Middle English, from Latin, perhaps alteration (influenced by medius, middle; see medial) of *merulla.
(American Heritage® Dictionary of the English Language, Fourth Edition)
Latin medulla ‘pith, marrow’, perhaps from medius. (Wiktionary)

Examples

  • If you think of a piece of hair as a pencil, the medulla is the graphite, the cortex is the wood, and the paint on the outside is the cuticle.

    The Tenth Circle

  • It's very early, but they're specifically targeting in on the lowest part of the brain stem, known as the medulla (ph), figuring that there might be an abnormality in babies who die of SIDS versus other babies.

    CNN Transcript Nov 1, 2006

  • But looking at some data specifically at the lowest part of the brain stem called the medulla, looking at serotonin activity in that area.

    CNN Transcript Nov 1, 2006

  • The Latin word medulla (marrow) is used in much the same way as “mihi hæres in medullis” (Cicero); (very dear, my best friend, etc.)

    languagehat.com: MARVIN.

  • These allowed him to make some significant discoveries about a section of the brain known as the medulla just at the top of the spinal cord.

    The Pawprints of History

  • The medulla is a canal running through the middle of a strand of some types of hair.

    A Lincoln Rhyme eBook Boxed Set

  • SCHWARTZMAN: Swallowing is controlled by the medulla, which is in that general area.

    CNN Transcript - Special Event: Former President Gerald Ford Remains in Stable Condition After Suffering Stroke - August 3, 2000

  • The medulla is the principal entrance for the body's supply of universal life force (AUM), and is directly connected with man's power of will, concentrated in the seventh or Christ Consciousness center (KUTASTHA) in the third eye between the eyebrows.

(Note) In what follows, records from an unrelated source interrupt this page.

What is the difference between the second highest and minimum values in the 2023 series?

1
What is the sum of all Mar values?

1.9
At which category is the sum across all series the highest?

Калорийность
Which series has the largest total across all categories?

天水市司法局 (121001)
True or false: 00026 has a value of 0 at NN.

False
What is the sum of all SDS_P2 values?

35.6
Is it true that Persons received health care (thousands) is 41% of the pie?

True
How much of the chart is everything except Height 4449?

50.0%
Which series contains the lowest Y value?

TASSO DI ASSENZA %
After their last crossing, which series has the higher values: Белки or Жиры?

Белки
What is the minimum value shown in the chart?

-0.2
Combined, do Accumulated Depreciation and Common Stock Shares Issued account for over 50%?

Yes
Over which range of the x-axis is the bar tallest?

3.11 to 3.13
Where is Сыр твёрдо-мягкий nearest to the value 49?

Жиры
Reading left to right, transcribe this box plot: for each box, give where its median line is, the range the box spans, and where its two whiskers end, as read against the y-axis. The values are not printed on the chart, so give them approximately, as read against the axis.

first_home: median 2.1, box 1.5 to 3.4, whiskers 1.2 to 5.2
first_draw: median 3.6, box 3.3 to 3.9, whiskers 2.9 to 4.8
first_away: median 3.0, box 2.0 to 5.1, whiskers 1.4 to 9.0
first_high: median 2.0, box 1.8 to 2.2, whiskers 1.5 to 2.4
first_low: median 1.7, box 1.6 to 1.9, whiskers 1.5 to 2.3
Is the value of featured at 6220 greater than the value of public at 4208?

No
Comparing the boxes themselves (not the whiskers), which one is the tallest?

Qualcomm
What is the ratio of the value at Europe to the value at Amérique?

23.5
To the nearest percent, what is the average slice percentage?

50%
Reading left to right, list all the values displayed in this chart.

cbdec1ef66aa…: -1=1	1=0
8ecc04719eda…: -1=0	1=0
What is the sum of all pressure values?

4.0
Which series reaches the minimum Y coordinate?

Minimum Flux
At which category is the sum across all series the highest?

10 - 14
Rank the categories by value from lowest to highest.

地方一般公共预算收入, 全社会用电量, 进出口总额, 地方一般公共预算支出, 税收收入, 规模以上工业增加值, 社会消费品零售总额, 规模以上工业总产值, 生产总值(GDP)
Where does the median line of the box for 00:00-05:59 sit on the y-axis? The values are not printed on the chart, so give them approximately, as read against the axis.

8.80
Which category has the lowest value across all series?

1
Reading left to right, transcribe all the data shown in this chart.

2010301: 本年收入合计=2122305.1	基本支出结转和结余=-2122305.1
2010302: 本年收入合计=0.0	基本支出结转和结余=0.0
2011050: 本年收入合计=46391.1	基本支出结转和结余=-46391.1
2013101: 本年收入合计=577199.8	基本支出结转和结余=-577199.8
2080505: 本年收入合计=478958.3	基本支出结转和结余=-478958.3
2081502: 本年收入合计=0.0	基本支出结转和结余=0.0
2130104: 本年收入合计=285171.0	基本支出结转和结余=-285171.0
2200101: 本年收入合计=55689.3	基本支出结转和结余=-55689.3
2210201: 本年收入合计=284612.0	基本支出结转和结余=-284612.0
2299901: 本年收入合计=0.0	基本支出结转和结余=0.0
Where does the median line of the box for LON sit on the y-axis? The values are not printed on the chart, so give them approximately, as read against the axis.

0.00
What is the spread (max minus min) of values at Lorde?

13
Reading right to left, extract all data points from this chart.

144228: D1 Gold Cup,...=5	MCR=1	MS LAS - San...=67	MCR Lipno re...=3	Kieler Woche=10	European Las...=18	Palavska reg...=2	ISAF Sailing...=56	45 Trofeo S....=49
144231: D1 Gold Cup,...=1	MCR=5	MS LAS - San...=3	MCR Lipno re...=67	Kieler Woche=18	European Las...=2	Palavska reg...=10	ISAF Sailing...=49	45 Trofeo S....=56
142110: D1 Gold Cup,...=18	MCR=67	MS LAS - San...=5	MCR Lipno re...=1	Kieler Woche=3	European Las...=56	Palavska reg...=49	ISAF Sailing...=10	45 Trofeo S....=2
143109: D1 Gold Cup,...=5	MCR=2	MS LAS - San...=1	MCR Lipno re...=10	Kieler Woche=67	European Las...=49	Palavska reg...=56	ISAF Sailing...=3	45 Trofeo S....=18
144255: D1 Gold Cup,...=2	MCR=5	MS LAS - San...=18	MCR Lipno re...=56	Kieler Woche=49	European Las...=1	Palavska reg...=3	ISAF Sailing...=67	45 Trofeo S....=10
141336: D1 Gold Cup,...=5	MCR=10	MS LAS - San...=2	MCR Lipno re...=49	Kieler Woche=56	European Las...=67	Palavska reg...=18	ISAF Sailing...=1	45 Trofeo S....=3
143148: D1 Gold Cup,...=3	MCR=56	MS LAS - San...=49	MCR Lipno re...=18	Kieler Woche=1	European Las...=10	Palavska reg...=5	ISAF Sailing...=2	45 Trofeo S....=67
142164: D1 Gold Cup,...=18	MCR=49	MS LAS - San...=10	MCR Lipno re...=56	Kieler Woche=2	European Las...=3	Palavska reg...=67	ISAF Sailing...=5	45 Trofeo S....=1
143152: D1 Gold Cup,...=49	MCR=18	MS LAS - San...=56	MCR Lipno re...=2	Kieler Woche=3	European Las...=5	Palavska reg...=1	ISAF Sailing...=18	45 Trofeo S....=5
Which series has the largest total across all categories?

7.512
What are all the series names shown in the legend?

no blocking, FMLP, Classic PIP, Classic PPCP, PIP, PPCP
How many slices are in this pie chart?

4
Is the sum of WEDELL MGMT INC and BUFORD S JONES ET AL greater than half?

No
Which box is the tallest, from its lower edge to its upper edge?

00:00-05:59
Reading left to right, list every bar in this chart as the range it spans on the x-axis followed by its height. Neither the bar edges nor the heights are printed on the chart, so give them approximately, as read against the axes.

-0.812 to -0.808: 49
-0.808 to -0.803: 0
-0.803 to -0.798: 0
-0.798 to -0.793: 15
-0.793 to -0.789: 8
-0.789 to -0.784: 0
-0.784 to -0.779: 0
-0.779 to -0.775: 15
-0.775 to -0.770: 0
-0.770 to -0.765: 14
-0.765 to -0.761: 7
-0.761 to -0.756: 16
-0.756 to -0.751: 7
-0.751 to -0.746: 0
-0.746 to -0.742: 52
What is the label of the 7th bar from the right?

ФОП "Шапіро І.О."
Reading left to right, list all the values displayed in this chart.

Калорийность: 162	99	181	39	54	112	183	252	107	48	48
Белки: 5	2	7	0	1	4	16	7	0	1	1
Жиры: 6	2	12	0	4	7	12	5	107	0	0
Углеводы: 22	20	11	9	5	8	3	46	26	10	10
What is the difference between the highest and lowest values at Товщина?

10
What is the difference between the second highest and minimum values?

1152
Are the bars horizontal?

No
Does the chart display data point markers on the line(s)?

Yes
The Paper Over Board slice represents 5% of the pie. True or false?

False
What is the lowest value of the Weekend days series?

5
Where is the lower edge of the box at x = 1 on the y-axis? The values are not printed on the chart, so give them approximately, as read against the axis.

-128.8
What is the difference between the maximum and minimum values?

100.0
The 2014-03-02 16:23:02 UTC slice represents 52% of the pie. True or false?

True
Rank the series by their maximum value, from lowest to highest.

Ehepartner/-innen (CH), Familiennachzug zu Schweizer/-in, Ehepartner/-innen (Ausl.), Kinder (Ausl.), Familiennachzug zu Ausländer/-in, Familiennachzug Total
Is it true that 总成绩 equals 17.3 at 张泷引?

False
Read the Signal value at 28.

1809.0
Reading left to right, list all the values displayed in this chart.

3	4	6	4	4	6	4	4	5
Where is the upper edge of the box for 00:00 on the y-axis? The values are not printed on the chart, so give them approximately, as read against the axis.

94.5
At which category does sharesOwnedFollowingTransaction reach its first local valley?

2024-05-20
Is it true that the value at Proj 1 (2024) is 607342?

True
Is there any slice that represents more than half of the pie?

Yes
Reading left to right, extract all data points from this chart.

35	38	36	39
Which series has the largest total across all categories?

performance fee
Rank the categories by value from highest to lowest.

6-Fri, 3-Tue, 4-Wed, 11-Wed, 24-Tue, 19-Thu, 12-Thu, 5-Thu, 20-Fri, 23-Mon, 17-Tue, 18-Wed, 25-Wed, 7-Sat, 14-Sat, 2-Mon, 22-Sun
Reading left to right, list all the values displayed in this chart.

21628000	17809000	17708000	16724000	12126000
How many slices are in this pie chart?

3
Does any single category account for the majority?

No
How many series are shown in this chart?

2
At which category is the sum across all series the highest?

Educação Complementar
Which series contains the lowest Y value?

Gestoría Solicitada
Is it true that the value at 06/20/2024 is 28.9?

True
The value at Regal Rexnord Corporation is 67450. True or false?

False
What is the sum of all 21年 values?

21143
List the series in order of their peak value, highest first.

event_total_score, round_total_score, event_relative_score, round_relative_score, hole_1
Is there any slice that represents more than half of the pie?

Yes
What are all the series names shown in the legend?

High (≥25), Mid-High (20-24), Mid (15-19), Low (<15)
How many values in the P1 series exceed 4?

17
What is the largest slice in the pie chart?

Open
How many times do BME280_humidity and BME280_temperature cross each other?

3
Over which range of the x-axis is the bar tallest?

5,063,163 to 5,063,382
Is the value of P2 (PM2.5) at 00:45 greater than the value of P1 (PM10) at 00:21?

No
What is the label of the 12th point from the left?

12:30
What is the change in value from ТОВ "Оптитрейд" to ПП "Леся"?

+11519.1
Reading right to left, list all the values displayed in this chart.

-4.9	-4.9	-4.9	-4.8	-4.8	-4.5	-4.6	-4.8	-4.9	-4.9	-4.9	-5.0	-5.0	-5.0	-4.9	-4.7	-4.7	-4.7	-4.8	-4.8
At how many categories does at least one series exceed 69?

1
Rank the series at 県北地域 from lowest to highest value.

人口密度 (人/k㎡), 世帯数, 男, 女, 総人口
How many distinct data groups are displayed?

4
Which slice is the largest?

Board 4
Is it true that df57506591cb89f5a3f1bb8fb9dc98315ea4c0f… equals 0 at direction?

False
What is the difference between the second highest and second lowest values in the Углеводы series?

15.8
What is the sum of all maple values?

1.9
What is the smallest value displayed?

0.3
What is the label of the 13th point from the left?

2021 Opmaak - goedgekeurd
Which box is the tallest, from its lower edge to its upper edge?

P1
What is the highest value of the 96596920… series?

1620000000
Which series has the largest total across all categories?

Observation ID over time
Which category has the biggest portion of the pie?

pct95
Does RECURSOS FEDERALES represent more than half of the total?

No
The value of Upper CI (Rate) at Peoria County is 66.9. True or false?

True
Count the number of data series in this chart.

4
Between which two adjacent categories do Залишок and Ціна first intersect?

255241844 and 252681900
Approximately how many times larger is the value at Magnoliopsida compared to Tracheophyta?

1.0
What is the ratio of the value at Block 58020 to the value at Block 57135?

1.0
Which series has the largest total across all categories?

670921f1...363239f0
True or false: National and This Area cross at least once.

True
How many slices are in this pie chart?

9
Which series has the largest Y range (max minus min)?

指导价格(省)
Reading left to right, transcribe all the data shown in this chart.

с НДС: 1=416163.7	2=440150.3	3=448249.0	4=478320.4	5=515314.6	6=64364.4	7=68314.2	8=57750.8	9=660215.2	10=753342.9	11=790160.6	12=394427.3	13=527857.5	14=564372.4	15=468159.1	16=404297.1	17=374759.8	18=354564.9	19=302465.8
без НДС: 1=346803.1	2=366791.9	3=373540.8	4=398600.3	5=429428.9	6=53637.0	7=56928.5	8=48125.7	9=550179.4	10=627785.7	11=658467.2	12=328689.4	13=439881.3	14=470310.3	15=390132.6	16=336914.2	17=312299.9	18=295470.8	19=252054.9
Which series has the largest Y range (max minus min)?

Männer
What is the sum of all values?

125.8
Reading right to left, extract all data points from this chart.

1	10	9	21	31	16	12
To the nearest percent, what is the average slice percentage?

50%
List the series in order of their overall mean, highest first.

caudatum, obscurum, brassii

    Autobiography of a Yogi

  • The medulla is the principal entrance for the body's supply of universal life force (AUM), and is directly connected with man's power of will, concentrated in the seventh or Christ Consciousness center

    Autobiography of a Yogi

  • With disease or willful destruction of the cerebral tissue the personal initiative is affected -- the animal becomes more distinctly a mechanism; the cerebellum is probably concerned in the coordination of muscular movements; and the medulla is a centre for the higher and more complicated respiratory reflexes, yawning, coughing, and so on.